» **Exercise goal**: Would you output the listing exactly, with every image omitted?

» **Task material**:
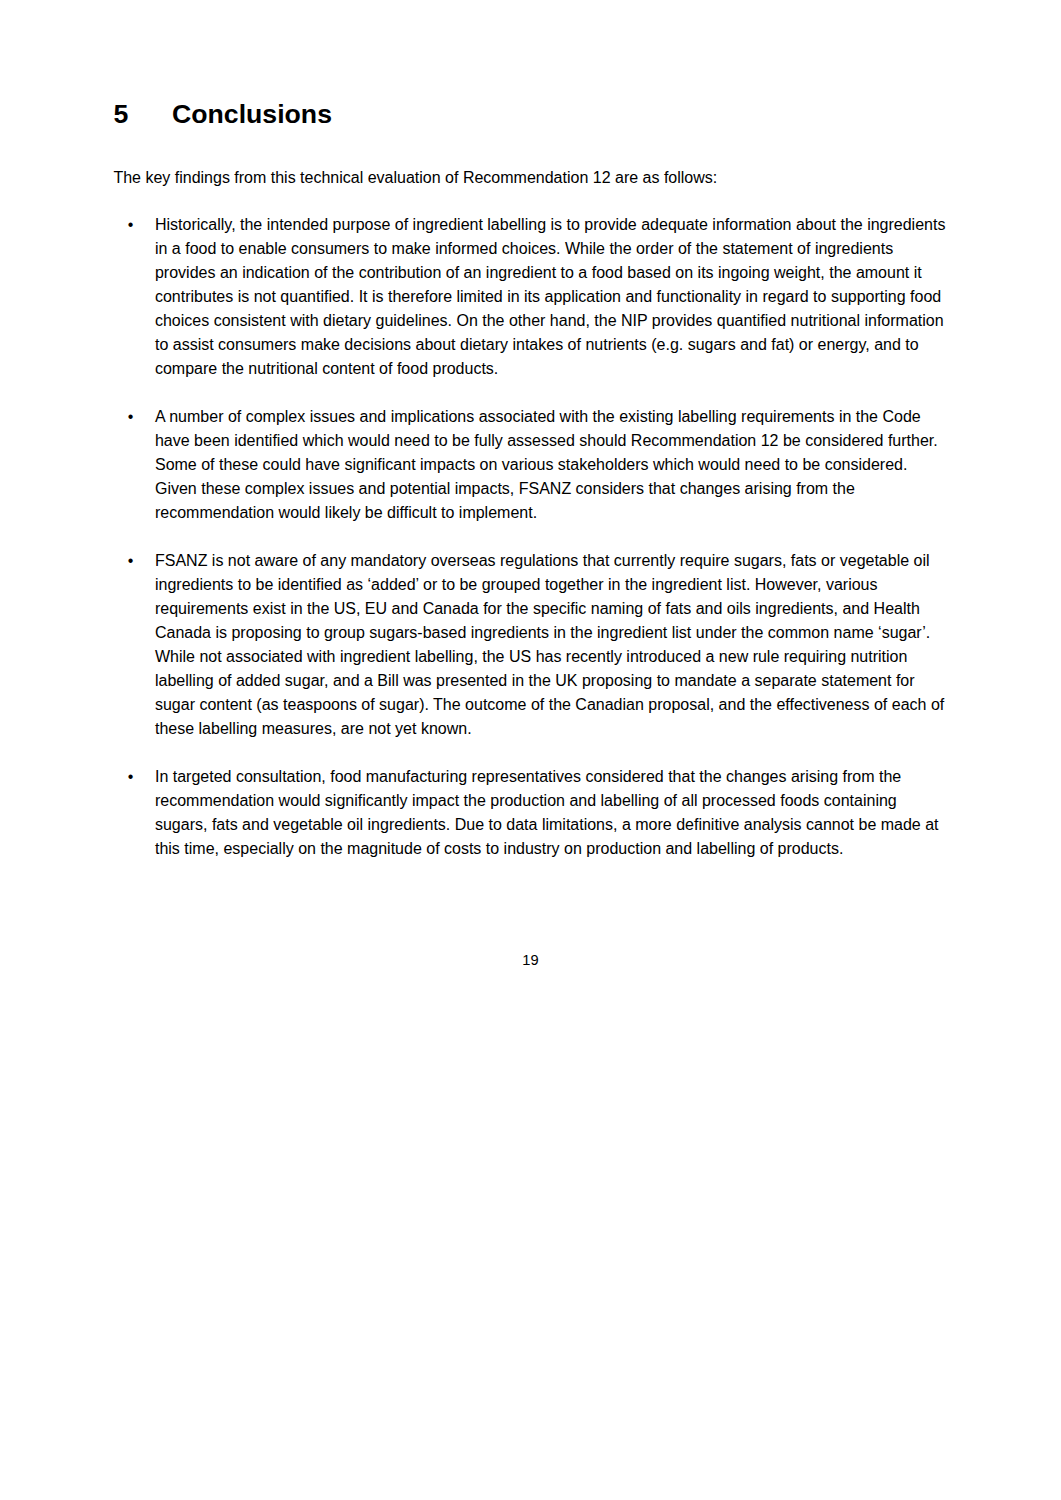5 Conclusions
The key findings from this technical evaluation of Recommendation 12 are as follows:
Historically, the intended purpose of ingredient labelling is to provide adequate information about the ingredients in a food to enable consumers to make informed choices. While the order of the statement of ingredients provides an indication of the contribution of an ingredient to a food based on its ingoing weight, the amount it contributes is not quantified. It is therefore limited in its application and functionality in regard to supporting food choices consistent with dietary guidelines. On the other hand, the NIP provides quantified nutritional information to assist consumers make decisions about dietary intakes of nutrients (e.g. sugars and fat) or energy, and to compare the nutritional content of food products.
A number of complex issues and implications associated with the existing labelling requirements in the Code have been identified which would need to be fully assessed should Recommendation 12 be considered further. Some of these could have significant impacts on various stakeholders which would need to be considered. Given these complex issues and potential impacts, FSANZ considers that changes arising from the recommendation would likely be difficult to implement.
FSANZ is not aware of any mandatory overseas regulations that currently require sugars, fats or vegetable oil ingredients to be identified as ‘added’ or to be grouped together in the ingredient list. However, various requirements exist in the US, EU and Canada for the specific naming of fats and oils ingredients, and Health Canada is proposing to group sugars-based ingredients in the ingredient list under the common name ‘sugar’. While not associated with ingredient labelling, the US has recently introduced a new rule requiring nutrition labelling of added sugar, and a Bill was presented in the UK proposing to mandate a separate statement for sugar content (as teaspoons of sugar). The outcome of the Canadian proposal, and the effectiveness of each of these labelling measures, are not yet known.
In targeted consultation, food manufacturing representatives considered that the changes arising from the recommendation would significantly impact the production and labelling of all processed foods containing sugars, fats and vegetable oil ingredients. Due to data limitations, a more definitive analysis cannot be made at this time, especially on the magnitude of costs to industry on production and labelling of products.
19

» **Exercise output**:
5 Conclusions
The key findings from this technical evaluation of Recommendation 12 are as follows:
Historically, the intended purpose of ingredient labelling is to provide adequate information about the ingredients in a food to enable consumers to make informed choices. While the order of the statement of ingredients provides an indication of the contribution of an ingredient to a food based on its ingoing weight, the amount it contributes is not quantified. It is therefore limited in its application and functionality in regard to supporting food choices consistent with dietary guidelines. On the other hand, the NIP provides quantified nutritional information to assist consumers make decisions about dietary intakes of nutrients (e.g. sugars and fat) or energy, and to compare the nutritional content of food products.
A number of complex issues and implications associated with the existing labelling requirements in the Code have been identified which would need to be fully assessed should Recommendation 12 be considered further. Some of these could have significant impacts on various stakeholders which would need to be considered. Given these complex issues and potential impacts, FSANZ considers that changes arising from the recommendation would likely be difficult to implement.
FSANZ is not aware of any mandatory overseas regulations that currently require sugars, fats or vegetable oil ingredients to be identified as ‘added’ or to be grouped together in the ingredient list. However, various requirements exist in the US, EU and Canada for the specific naming of fats and oils ingredients, and Health Canada is proposing to group sugars-based ingredients in the ingredient list under the common name ‘sugar’. While not associated with ingredient labelling, the US has recently introduced a new rule requiring nutrition labelling of added sugar, and a Bill was presented in the UK proposing to mandate a separate statement for sugar content (as teaspoons of sugar). The outcome of the Canadian proposal, and the effectiveness of each of these labelling measures, are not yet known.
In targeted consultation, food manufacturing representatives considered that the changes arising from the recommendation would significantly impact the production and labelling of all processed foods containing sugars, fats and vegetable oil ingredients. Due to data limitations, a more definitive analysis cannot be made at this time, especially on the magnitude of costs to industry on production and labelling of products.
19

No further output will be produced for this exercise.